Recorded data
↓

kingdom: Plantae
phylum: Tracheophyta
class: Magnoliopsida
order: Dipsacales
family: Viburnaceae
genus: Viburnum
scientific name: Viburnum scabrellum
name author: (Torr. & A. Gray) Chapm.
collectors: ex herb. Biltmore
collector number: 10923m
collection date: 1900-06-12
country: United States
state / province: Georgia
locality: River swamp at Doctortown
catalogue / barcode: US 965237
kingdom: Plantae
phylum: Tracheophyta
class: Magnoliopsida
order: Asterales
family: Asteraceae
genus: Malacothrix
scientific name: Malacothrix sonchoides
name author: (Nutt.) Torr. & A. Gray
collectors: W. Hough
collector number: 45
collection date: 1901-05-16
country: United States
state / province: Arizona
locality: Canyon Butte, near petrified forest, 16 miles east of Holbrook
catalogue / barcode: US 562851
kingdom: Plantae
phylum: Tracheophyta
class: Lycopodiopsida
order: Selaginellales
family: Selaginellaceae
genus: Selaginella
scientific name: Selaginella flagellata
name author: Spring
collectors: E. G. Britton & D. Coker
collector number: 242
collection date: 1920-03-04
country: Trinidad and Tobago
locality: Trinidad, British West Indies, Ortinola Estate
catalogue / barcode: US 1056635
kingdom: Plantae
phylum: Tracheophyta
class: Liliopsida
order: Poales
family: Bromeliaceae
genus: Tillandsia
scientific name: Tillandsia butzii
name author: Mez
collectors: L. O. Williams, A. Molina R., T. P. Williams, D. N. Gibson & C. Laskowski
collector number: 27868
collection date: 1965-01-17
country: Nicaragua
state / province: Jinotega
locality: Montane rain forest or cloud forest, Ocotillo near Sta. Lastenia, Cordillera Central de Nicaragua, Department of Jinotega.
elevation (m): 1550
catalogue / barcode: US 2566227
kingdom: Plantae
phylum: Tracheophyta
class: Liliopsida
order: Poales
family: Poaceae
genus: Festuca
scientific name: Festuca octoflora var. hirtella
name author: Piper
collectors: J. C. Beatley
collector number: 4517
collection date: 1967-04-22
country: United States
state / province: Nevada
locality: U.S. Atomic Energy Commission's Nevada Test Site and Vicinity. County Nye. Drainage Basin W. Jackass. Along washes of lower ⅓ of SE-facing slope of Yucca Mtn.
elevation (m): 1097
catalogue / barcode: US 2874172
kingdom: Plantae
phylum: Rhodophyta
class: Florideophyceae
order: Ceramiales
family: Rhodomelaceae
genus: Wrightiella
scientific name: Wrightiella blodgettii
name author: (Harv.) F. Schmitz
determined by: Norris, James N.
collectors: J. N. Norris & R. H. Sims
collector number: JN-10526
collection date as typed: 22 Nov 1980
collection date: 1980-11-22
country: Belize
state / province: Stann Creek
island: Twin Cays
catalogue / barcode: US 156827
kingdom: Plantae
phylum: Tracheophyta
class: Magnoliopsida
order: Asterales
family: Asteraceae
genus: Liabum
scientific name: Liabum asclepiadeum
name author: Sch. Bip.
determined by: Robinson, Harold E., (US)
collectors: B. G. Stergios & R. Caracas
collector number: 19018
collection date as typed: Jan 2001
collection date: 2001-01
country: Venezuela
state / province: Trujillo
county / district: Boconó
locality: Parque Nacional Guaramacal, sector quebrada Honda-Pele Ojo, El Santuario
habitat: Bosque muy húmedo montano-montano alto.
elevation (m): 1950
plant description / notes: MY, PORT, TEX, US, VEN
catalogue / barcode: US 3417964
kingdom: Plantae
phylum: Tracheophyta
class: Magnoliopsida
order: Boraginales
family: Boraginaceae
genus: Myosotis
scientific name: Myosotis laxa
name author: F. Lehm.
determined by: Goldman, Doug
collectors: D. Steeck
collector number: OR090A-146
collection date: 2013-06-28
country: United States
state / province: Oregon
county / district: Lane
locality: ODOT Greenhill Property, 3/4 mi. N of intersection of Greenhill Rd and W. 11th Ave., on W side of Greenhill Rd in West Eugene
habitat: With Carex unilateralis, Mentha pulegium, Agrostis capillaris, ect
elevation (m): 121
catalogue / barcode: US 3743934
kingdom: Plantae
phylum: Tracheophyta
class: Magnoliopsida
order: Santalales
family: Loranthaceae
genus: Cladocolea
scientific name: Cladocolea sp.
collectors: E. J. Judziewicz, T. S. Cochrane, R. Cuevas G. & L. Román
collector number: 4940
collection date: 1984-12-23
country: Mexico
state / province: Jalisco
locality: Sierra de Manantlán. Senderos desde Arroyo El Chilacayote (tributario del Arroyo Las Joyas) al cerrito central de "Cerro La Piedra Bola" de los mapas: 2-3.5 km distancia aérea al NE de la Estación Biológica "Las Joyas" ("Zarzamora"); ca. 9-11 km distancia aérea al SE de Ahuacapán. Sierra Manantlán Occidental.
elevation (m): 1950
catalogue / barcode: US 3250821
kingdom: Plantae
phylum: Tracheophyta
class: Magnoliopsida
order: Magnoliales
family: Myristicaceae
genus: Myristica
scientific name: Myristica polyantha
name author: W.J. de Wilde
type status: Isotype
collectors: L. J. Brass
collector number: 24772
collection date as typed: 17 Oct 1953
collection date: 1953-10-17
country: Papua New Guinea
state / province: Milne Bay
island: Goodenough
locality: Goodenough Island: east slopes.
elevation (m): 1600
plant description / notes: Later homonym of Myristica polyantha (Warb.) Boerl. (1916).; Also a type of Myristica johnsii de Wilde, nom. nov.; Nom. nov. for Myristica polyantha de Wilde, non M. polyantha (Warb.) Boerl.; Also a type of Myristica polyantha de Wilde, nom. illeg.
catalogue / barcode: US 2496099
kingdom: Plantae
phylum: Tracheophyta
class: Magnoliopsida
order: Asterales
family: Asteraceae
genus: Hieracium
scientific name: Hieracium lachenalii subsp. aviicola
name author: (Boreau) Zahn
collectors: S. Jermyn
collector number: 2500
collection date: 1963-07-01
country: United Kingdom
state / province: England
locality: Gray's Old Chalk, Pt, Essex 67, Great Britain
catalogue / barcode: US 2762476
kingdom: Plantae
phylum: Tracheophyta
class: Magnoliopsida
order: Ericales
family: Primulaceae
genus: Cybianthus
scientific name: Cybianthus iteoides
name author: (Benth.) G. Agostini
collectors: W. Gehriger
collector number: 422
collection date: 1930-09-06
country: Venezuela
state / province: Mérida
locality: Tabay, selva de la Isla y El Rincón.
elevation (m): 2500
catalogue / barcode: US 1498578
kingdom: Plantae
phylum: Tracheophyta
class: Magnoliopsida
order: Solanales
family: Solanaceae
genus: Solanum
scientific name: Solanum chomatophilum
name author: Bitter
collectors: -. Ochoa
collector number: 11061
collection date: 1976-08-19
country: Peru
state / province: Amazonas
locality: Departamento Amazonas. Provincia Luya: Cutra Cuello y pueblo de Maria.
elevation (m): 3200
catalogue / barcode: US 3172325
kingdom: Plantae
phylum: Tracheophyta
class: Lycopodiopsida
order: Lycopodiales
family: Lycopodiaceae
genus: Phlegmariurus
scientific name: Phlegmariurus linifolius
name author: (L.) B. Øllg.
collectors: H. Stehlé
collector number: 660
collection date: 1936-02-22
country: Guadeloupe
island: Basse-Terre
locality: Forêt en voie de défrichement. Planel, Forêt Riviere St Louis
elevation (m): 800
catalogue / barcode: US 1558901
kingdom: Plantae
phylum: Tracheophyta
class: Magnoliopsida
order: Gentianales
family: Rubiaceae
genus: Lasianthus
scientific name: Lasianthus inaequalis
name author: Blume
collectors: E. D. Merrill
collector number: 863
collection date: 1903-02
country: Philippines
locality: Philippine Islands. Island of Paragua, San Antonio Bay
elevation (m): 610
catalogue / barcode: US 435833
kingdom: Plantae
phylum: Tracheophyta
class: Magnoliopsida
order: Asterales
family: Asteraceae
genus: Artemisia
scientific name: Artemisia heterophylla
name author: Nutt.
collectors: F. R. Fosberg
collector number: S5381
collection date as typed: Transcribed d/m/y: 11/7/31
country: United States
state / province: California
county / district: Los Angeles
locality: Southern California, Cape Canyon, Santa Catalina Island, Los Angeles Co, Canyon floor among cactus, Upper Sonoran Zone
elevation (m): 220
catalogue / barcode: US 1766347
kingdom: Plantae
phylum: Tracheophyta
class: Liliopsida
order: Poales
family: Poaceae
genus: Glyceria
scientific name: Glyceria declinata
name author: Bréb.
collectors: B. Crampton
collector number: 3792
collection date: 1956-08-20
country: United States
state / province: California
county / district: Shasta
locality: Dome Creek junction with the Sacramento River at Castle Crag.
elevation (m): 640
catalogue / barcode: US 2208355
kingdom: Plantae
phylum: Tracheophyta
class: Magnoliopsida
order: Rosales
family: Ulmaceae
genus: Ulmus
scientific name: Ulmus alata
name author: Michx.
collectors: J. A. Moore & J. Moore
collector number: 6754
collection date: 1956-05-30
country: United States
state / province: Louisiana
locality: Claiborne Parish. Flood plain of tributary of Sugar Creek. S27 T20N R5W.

↑

Copy the records verbatim from the first line through the line containing "locality: Trinidad, British", including both of those lines.

kingdom: Plantae
phylum: Tracheophyta
class: Magnoliopsida
order: Dipsacales
family: Viburnaceae
genus: Viburnum
scientific name: Viburnum scabrellum
name author: (Torr. & A. Gray) Chapm.
collectors: ex herb. Biltmore
collector number: 10923m
collection date: 1900-06-12
country: United States
state / province: Georgia
locality: River swamp at Doctortown
catalogue / barcode: US 965237
kingdom: Plantae
phylum: Tracheophyta
class: Magnoliopsida
order: Asterales
family: Asteraceae
genus: Malacothrix
scientific name: Malacothrix sonchoides
name author: (Nutt.) Torr. & A. Gray
collectors: W. Hough
collector number: 45
collection date: 1901-05-16
country: United States
state / province: Arizona
locality: Canyon Butte, near petrified forest, 16 miles east of Holbrook
catalogue / barcode: US 562851
kingdom: Plantae
phylum: Tracheophyta
class: Lycopodiopsida
order: Selaginellales
family: Selaginellaceae
genus: Selaginella
scientific name: Selaginella flagellata
name author: Spring
collectors: E. G. Britton & D. Coker
collector number: 242
collection date: 1920-03-04
country: Trinidad and Tobago
locality: Trinidad, British West Indies, Ortinola Estate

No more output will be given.